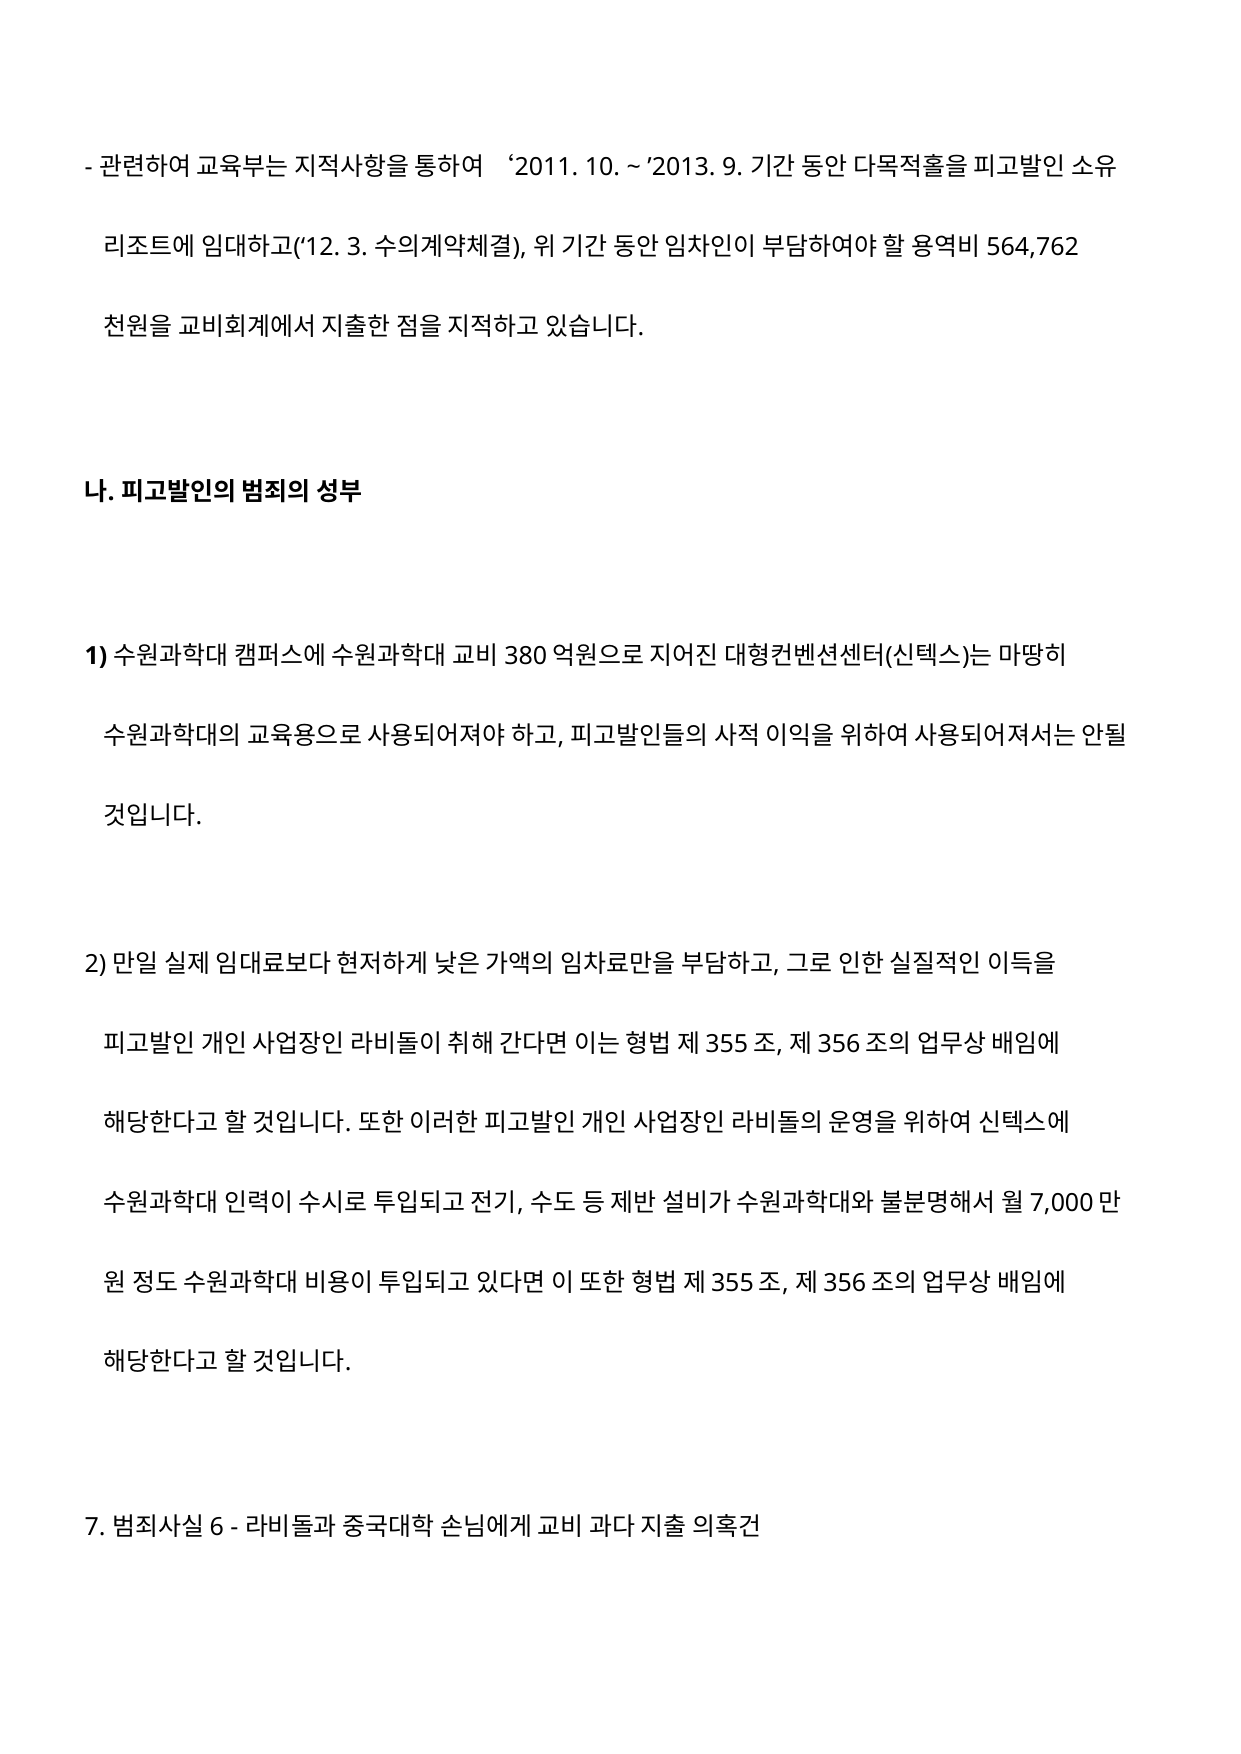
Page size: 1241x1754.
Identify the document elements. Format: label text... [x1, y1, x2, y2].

text 1) 수원과학대 캠퍼스에 수원과학대 교비 380억원으로 지어진 대형컨벤션센터(신텍스)는 마땅히 수원과학대의 교육용으로 사용되어져야 하고, 피고발인들의 사적 이익을 위하여 사용되어져서는 안될 것입니다. [84, 636, 1137, 831]
text - 관련하여 교육부는 지적사항을 통하여 ‘2011. 10. ~ ’2013. 9. 기간 동안 다목적홀을 피고발인 소유 리조트에 임대하고(‘12. 3. 수의계약체결), 위 기간 동안 임차인이 부담하여야 할 용역비 564,762천원을 교비회계에서 지출한 점을 지적하고 있습니다. [84, 147, 1137, 342]
text 7. 범죄사실 6 - 라비돌과 중국대학 손님에게 교비 과다 지출 의혹건 [84, 1507, 1137, 1543]
text 나. 피고발인의 범죄의 성부 [84, 471, 1137, 507]
text 2) 만일 실제 임대료보다 현저하게 낮은 가액의 임차료만을 부담하고, 그로 인한 실질적인 이득을 피고발인 개인 사업장인 라비돌이 취해 간다면 이는 형법 제355조, 제356조의 업무상 배임에 해당한다고 할 것입니다. 또한 이러한 피고발인 개인 사업장인 라비돌의 운영을 위하여 신텍스에 수원과학대 인력이 수시로 투입되고 전기, 수도 등 제반 설비가 수원과학대와 불분명해서 월 7,000만 원 정도 수원과학대 비용이 투입되고 있다면 이 또한 형법 제355조, 제356조의 업무상 배임에 해당한다고 할 것입니다. [84, 943, 1137, 1378]
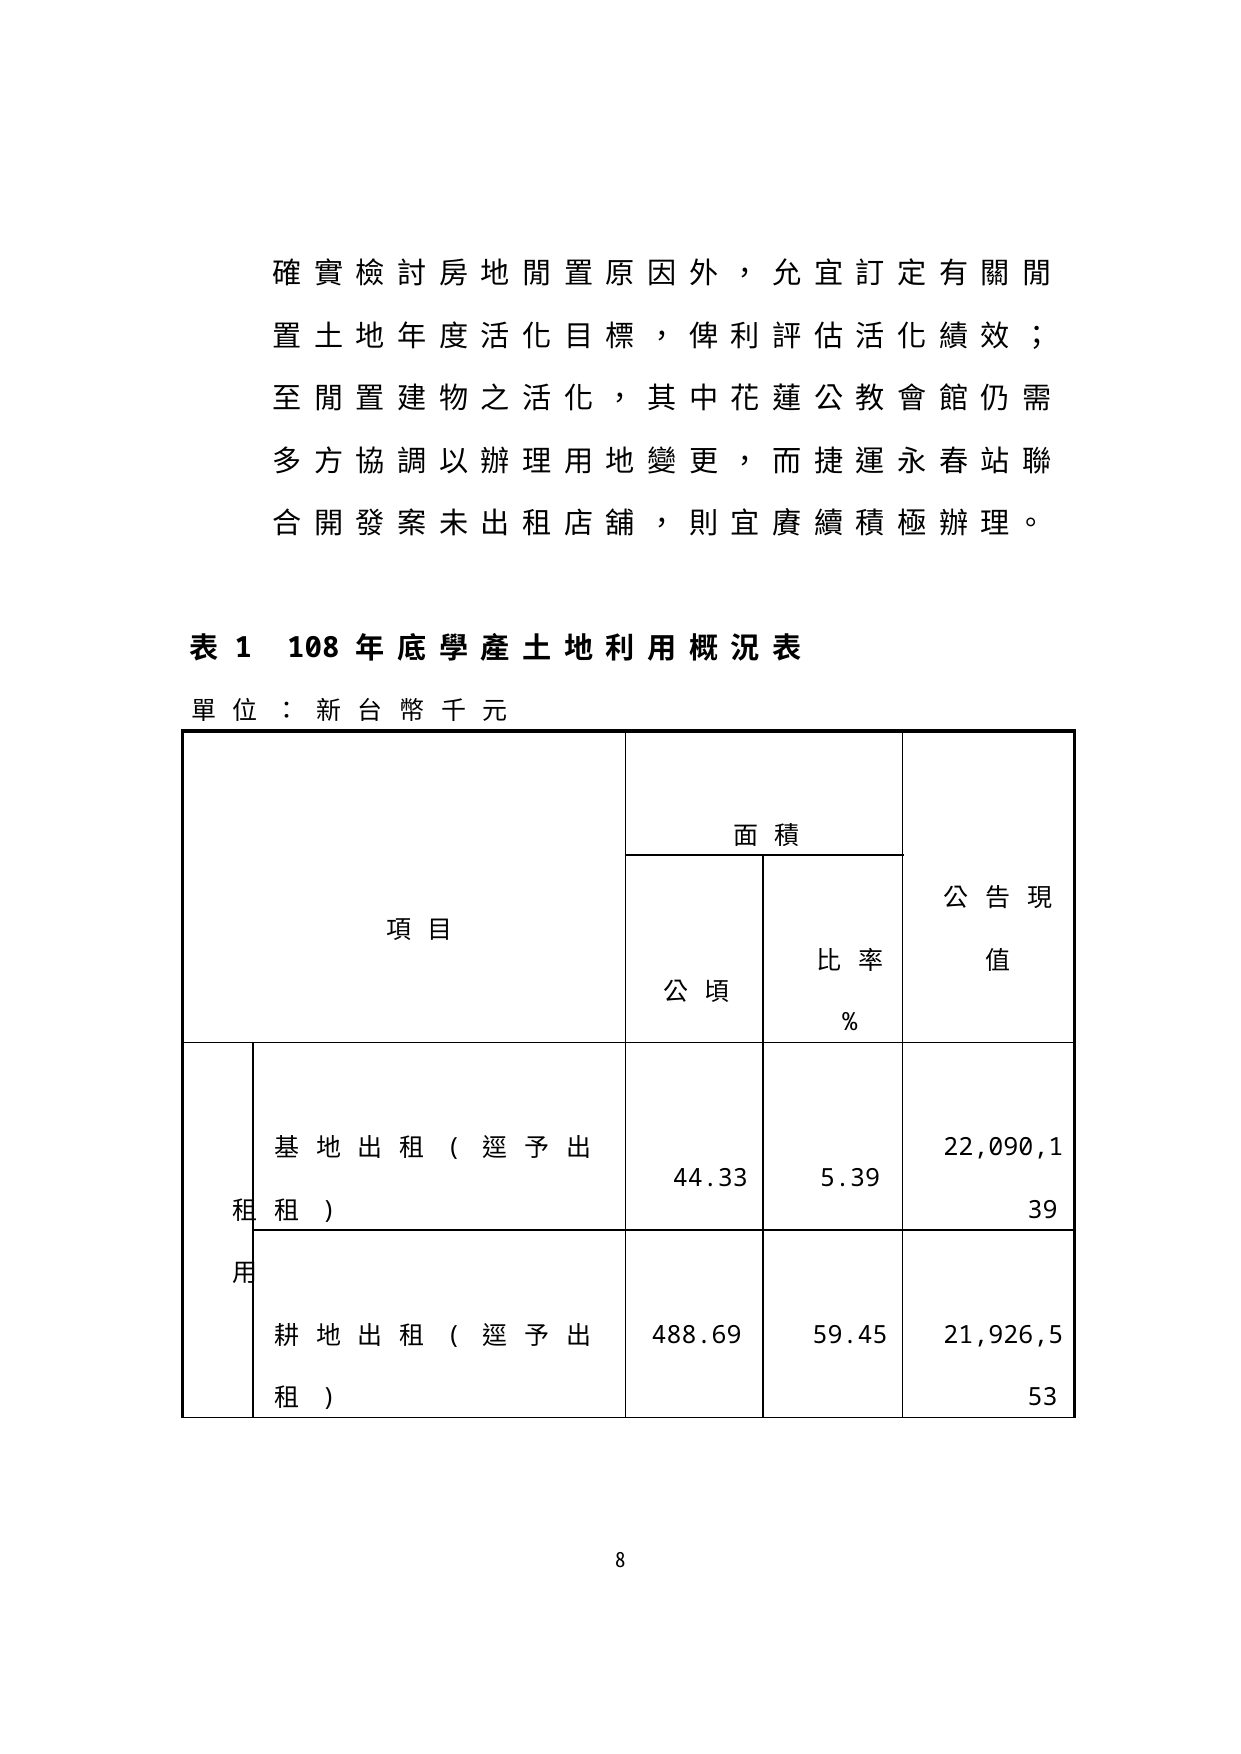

☆ ☆ ☆ ☆ ☆

Reproduce every line of the records above word for word, omitting the pictures.

Page size: 1241x1754.
Identify the document elements. Format: label text... [x1, y1, x2, y2].

text 1) 수원과학대 캠퍼스에 수원과학대 교비 380억원으로 지어진 대형컨벤션센터(신텍스)는 마땅히 수원과학대의 교육용으로 사용되어져야 하고, 피고발인들의 사적 이익을 위하여 사용되어져서는 안될 것입니다. [84, 636, 1137, 831]
text - 관련하여 교육부는 지적사항을 통하여 ‘2011. 10. ~ ’2013. 9. 기간 동안 다목적홀을 피고발인 소유 리조트에 임대하고(‘12. 3. 수의계약체결), 위 기간 동안 임차인이 부담하여야 할 용역비 564,762천원을 교비회계에서 지출한 점을 지적하고 있습니다. [84, 147, 1137, 342]
text 7. 범죄사실 6 - 라비돌과 중국대학 손님에게 교비 과다 지출 의혹건 [84, 1507, 1137, 1543]
text 나. 피고발인의 범죄의 성부 [84, 471, 1137, 507]
text 2) 만일 실제 임대료보다 현저하게 낮은 가액의 임차료만을 부담하고, 그로 인한 실질적인 이득을 피고발인 개인 사업장인 라비돌이 취해 간다면 이는 형법 제355조, 제356조의 업무상 배임에 해당한다고 할 것입니다. 또한 이러한 피고발인 개인 사업장인 라비돌의 운영을 위하여 신텍스에 수원과학대 인력이 수시로 투입되고 전기, 수도 등 제반 설비가 수원과학대와 불분명해서 월 7,000만 원 정도 수원과학대 비용이 투입되고 있다면 이 또한 형법 제355조, 제356조의 업무상 배임에 해당한다고 할 것입니다. [84, 943, 1137, 1378]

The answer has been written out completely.